1. Field of the Invention
The present invention relates to a wavefront measuring method for unwrapping a two-dimensional phase image measured in interference measurement and a wavefront measuring apparatus using the wave front measuring method, which are primarily suitable to evaluate optical characteristics of an optical element.
2. Description of the Related Art
Conventionally, interference measurement has been performed to evaluate optical characteristics, such as surface shape and uniformity of an internal medium, of an optical element, such as a lens and a filter. In the interference measurement, an inspected wave (inspected light) transmitted through an inspected substance, such as an optical element, and a reference wave (reference light) as a standard are interfered to form four types of interference fringes as shown in FIG. 15A.
A two-dimensional phase image shown in FIG. 15B is calculated from interference fringe images, and unwrapping is performed to obtain an aberration of the inspected substance as a transmitted wavefront as shown in FIG. 15C.
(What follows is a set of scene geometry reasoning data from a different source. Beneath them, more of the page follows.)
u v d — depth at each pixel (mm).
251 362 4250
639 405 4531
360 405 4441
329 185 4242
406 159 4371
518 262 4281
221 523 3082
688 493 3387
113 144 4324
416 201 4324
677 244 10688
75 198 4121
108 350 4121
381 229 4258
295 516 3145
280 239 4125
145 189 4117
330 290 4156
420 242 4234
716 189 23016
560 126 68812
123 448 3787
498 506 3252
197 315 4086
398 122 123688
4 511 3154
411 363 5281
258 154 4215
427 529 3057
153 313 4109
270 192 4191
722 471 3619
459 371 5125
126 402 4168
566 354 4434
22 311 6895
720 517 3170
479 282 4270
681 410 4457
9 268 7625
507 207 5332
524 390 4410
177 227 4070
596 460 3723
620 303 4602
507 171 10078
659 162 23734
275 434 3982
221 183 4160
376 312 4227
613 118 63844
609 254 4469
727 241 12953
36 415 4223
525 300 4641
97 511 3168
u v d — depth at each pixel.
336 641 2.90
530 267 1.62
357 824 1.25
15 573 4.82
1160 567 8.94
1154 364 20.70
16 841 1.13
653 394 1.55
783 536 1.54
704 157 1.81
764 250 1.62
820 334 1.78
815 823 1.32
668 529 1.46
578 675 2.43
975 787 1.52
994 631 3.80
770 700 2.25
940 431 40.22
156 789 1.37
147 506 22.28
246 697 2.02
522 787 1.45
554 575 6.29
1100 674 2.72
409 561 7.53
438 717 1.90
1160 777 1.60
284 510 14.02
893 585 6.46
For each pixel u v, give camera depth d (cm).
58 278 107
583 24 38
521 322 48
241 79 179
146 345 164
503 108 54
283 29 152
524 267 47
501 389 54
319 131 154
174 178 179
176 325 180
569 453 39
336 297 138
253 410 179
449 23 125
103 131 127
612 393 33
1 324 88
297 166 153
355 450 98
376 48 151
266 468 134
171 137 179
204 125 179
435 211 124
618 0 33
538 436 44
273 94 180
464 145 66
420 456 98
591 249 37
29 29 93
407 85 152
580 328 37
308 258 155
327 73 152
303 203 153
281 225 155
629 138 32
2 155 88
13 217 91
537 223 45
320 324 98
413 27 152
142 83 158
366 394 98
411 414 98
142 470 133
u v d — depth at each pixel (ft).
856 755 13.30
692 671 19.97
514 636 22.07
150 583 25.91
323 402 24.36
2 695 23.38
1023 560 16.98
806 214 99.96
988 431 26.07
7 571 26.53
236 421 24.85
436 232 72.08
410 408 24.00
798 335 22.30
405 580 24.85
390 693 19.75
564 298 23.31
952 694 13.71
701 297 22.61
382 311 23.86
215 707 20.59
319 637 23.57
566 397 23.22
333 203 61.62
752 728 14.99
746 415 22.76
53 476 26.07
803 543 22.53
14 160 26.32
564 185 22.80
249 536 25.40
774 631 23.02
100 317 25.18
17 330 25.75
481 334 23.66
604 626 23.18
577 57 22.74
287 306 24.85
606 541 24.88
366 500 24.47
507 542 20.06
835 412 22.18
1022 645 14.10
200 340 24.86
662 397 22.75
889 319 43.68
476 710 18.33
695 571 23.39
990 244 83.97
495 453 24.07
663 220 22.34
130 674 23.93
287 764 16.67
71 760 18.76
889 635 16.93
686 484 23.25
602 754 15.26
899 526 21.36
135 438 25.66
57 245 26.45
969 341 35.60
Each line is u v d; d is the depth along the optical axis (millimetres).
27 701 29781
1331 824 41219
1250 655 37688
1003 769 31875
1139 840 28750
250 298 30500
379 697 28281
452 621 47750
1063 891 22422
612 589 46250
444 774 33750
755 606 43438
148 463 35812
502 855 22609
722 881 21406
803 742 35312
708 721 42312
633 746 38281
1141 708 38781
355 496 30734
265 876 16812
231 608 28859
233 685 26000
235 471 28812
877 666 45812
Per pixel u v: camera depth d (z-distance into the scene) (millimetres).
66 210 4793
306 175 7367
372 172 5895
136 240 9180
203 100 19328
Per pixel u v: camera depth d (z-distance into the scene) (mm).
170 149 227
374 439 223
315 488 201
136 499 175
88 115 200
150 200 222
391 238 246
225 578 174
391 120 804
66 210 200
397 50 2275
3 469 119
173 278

Methods for calculating the two-dimensional phase image from the interference fringe images include a Fourier transform method and a fringe scanning method. Both methods include calculation of arctangent in the course of the methods, and the phases that are normally consecutive become wrapped phases in the range of −π to π due to the range of arctangent. The act of obtaining the normal consecutive phases (transmitted wavefront) from the wrapped phases is called unwrapping.
Various unwrapping methods are created based on the assumption that the normal phase change is basically smooth as described in Ghiglia Pritt Two-Dimensional Phase Unwrapping Theory, Algorithms, and Software (hereinafter, “Document 1”) and Japanese Patent No. 03423486 (hereinafter “Document 2”).
Document 1 describes methods dependent on the path, such as a Branch Cut algorithm, a Quality-Guided Path Following algorithm, a Mask Cut algorithm, and a Minimum Discontinuity algorithm, as methods for unwrapping from the wrapped phases. Document 1 also describes methods not dependent on the path, such as an Unweighted Least Squares algorithm, a Weighted Least Squares algorithm, and a General Minimum LP-Norm algorithm.
Document 2 describes a method of calculating a transmitted wavefront not from the wrapped phases, but from interference fringes. In this method, the inspected substance is rotated to count the changes in tone of the interference fringe points to thereby obtain phase changes from initial angles at each angle to calculate the transmitted wavefront.
However, in some cases, the number of interference fringes increase and the interference fringes become indistinct, so that the interference fringes cannot be resolved. If a two-dimensional phase image is calculated from an interference fringe image in which the indistinct interference fringes are photographed, the area with a 2π phase difference also becomes indistinct, so that unwrapping becomes difficult. In the conventional methods, unwrapping is performed by avoiding the indistinct area, or the indistinct area is interpolated by computation. Therefore, in some cases, the transmitted wavefront of the indistinct area cannot be calculated and falls off, and the reliability of the optical characteristic measurement of the optical element is reduced.